### [AIM]
Reproduce verbatim the passage of the Kdenlive mailing-list message that begins at "- Click the" and continues up to and including "saved/loaded with it.".

*** TEXT EXCERPT

[Kdenlive-devel] Usability test (by me!)
Jason Wood
jasonwood at blueyonder.co.uk
Sun Aug 24 22:20:05 UTC 2003
On Sunday 24 Aug 2003 9:51 pm, Reinhard Amersberger wrote:
> kdenlive-devel at lists.sourceforge.net schrieb am 24.08.03 10:35:21:
> > > 1. Import clips:
> > > here I would like to trim the clip(s) just inside the import dialog to
> > > finally import them into the project manager and/or directly to the
> > > timeline. So the clip preview should work ;-)
> >
> > Ok. After it had been trimmed, would you want it to appear in the clip
> > preview as *just* that section that you trimmed, or would you want the
> > entire clip to appear with in/outpoints at the position you had set?
>
> Good question!
> Originally I just thought about the second option, but having both would be
> the best ;-) The first one is sometimes called as SubClib (AFAIK used by
> avid e.g.).
>
> Another useful option I can think of is having the possibiloty to add
> _several_ I/O regions to a file. So, maybe another guy on another machine
> could create this regions and the video editor just have to open this
> prepared file in his editing suite to finally import this regions to the
> timeline ....
Ah, this sounds like a very exciting and useful idea :-)
More to the point, I bet it won't take that long to implement - before I start
here is what I imagine for the base implementation :
- You add a clip to your project.
- Select the clip, it appears in the clip monitor as usual.
- Set in and outpoints for the region/subclip that you want to define.
- Click the "make subclip" button. You have the chance to name the subclip,
and it then appears in the project list as a sub-item of the clip you made it
from (the project list would become a treeview instead of a flat list like it
is at the moment.)
- Save the project and the subclips get saved/loaded with it.
I admit that this isn't the greatest implementation for several reasons :
1. subclips will always be shown relevant to the parent clip... but the parent
clip could be a 30 minute chunk of library footage that contains many
subclips that have no relation to each other.
2 The implementation does not allow you to define subclips in a
project-independent way.
Unfortunately, I know exactly how I want to solve this, and I'd love to start
right now, except that project management/asset management is a long way down
the list of important things needed for a video editor :-)
Basically, the idea is something like this :
All clips from any project are entered into a database. Exactly how thorough
you want to be with this (from having dedicated people to entering clips,
defining all sub clips and classifying all subclips, up to and including not
running with a database at all) is up to you.

******
*** DATASET ENTRIES

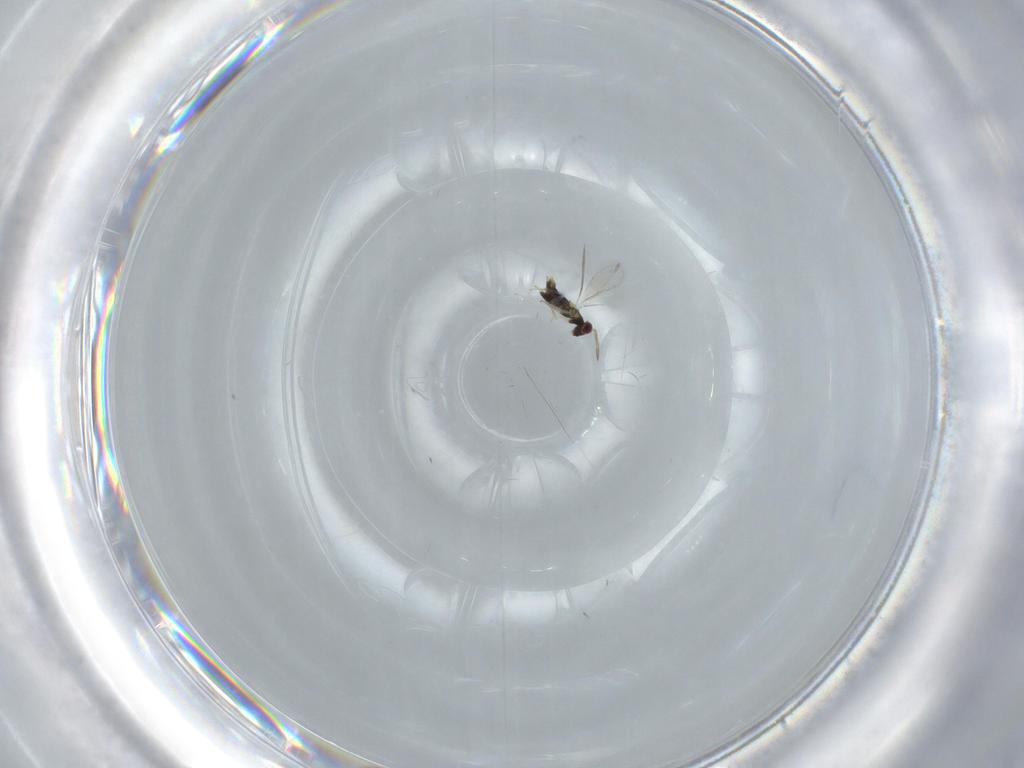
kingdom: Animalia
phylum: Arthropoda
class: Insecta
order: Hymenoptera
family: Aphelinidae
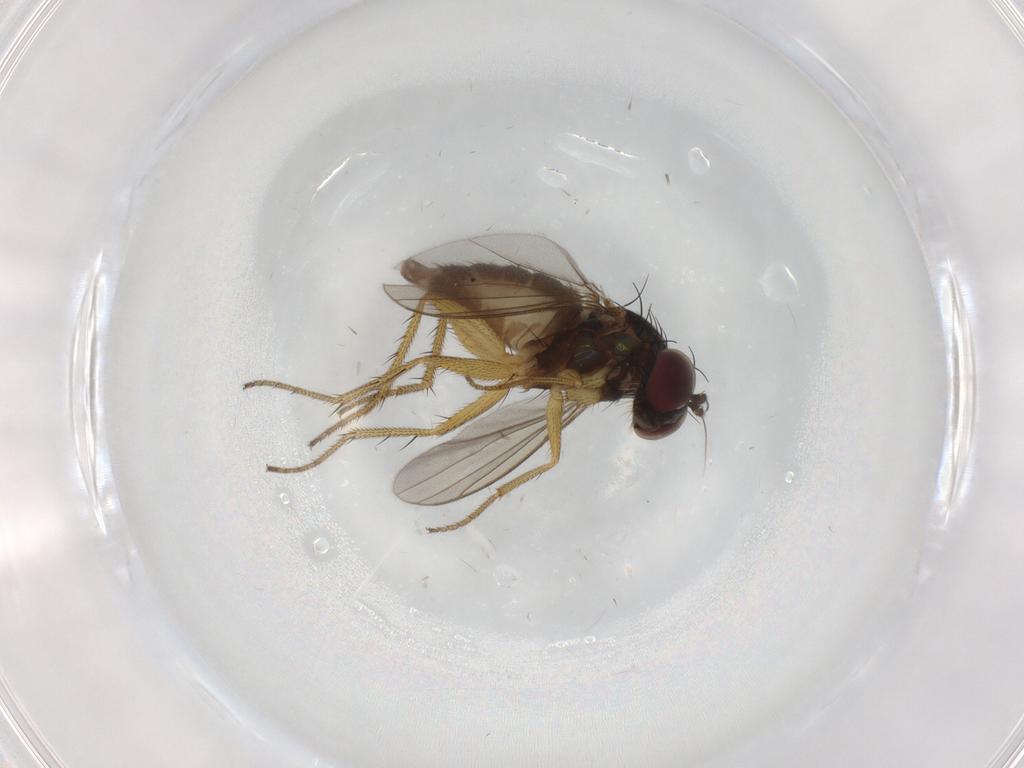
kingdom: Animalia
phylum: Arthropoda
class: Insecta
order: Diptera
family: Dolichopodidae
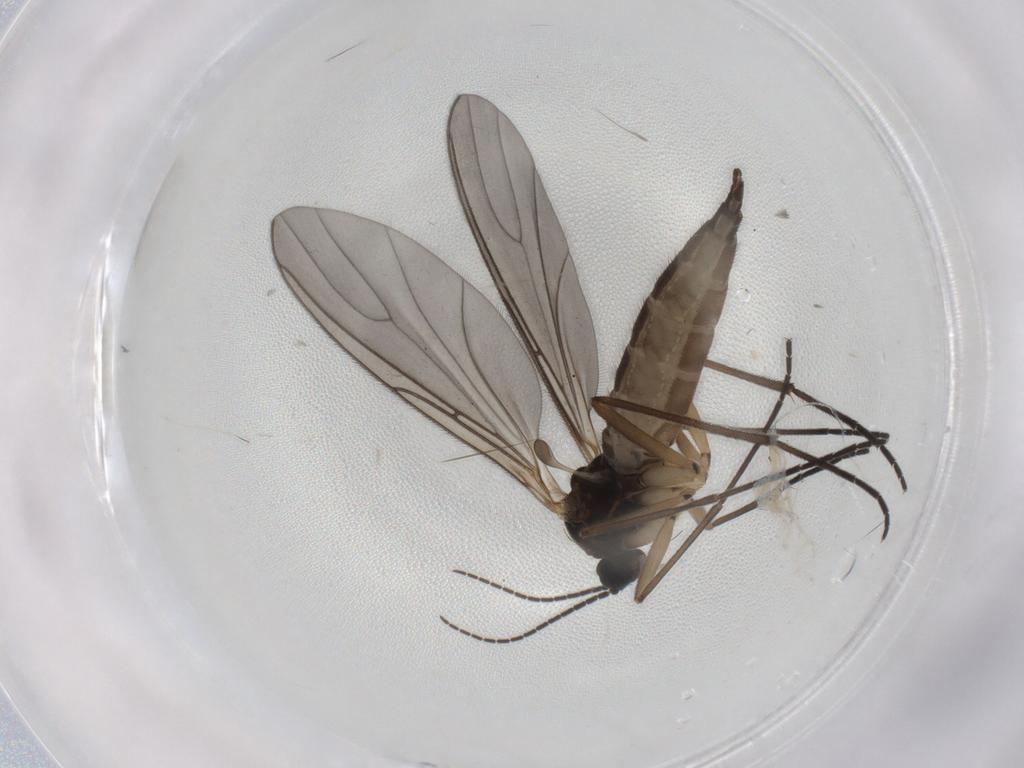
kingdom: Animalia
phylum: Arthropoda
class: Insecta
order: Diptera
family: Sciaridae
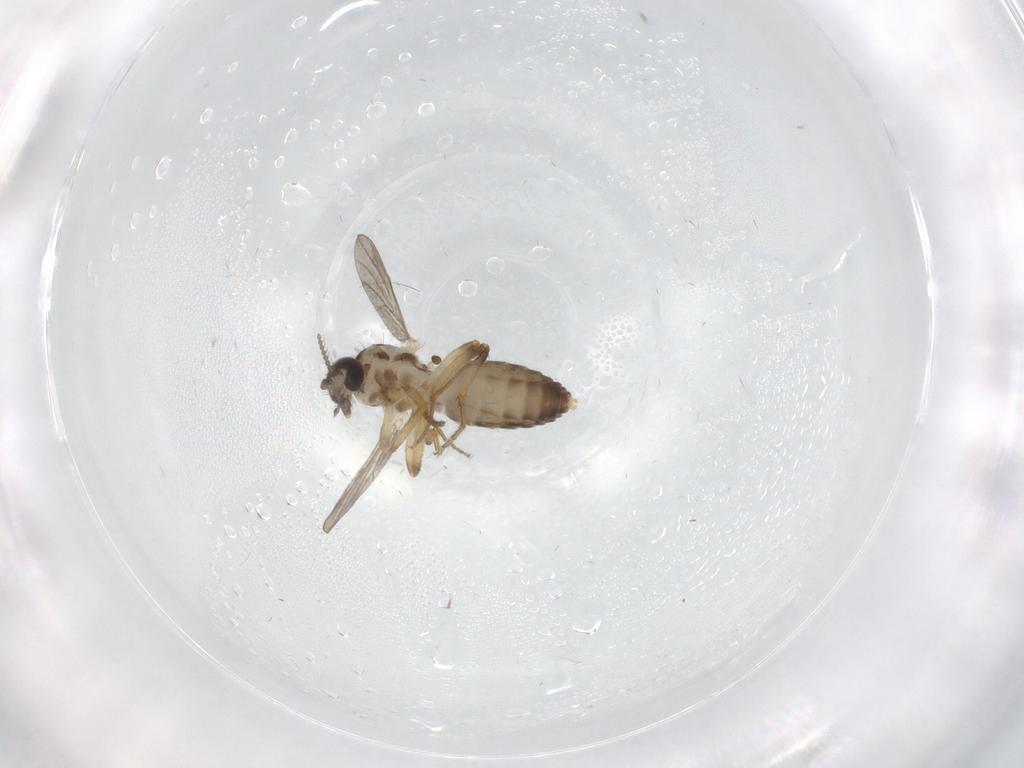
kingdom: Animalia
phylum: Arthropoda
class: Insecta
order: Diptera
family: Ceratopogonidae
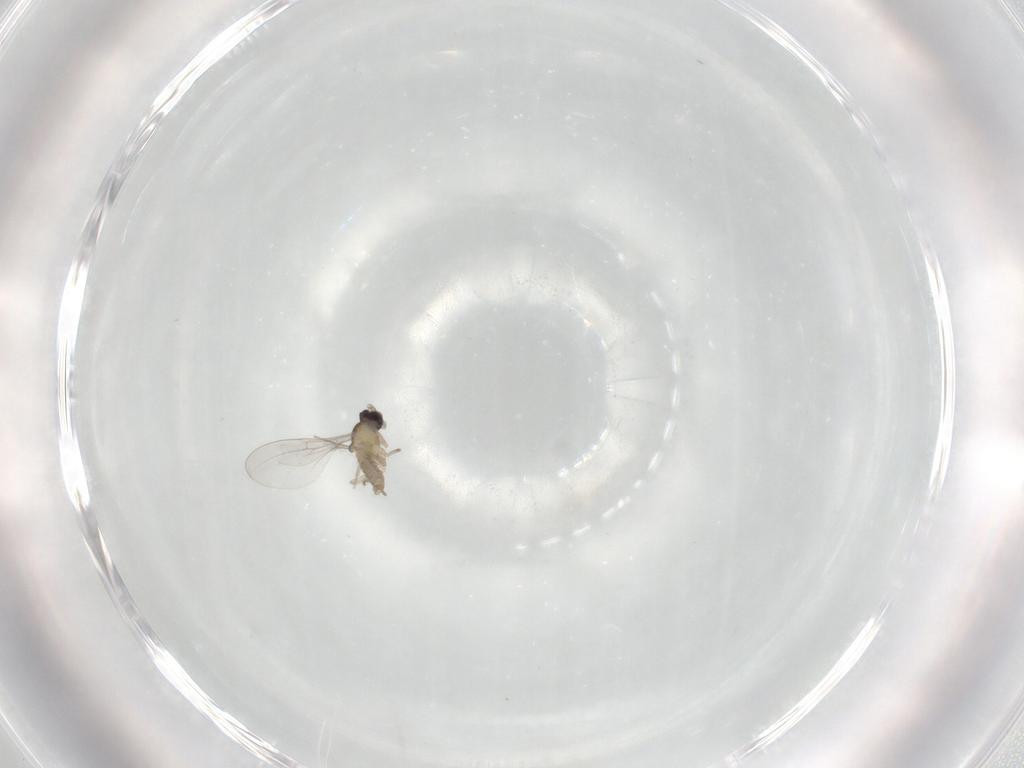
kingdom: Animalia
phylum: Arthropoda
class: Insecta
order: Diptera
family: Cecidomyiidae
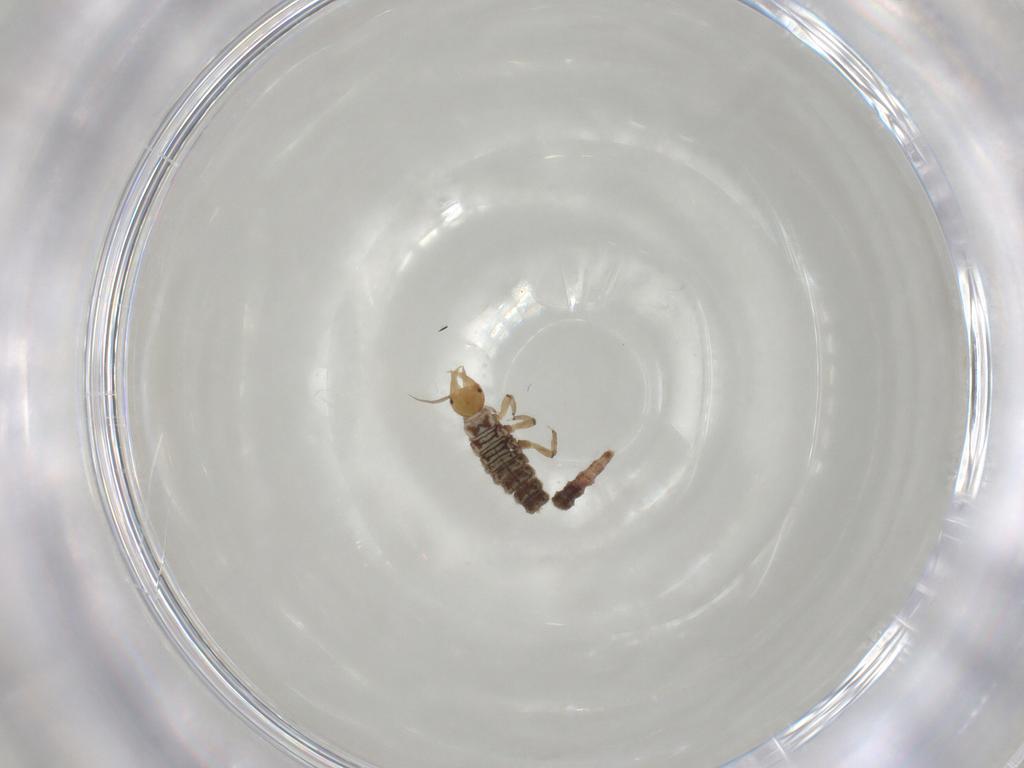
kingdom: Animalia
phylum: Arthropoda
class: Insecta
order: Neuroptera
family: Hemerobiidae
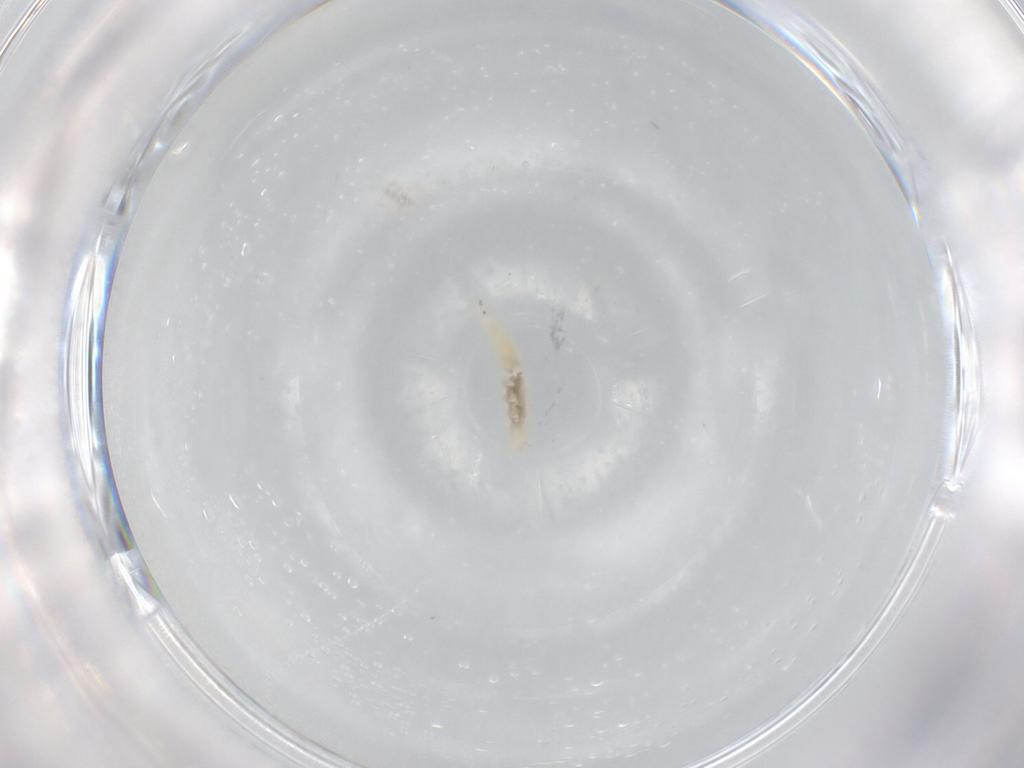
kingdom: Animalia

******

### [EXPECTED OUTPUT]
- Click the "make subclip" button. You have the chance to name the subclip,
and it then appears in the project list as a sub-item of the clip you made it
from (the project list would become a treeview instead of a flat list like it
is at the moment.)
- Save the project and the subclips get saved/loaded with it.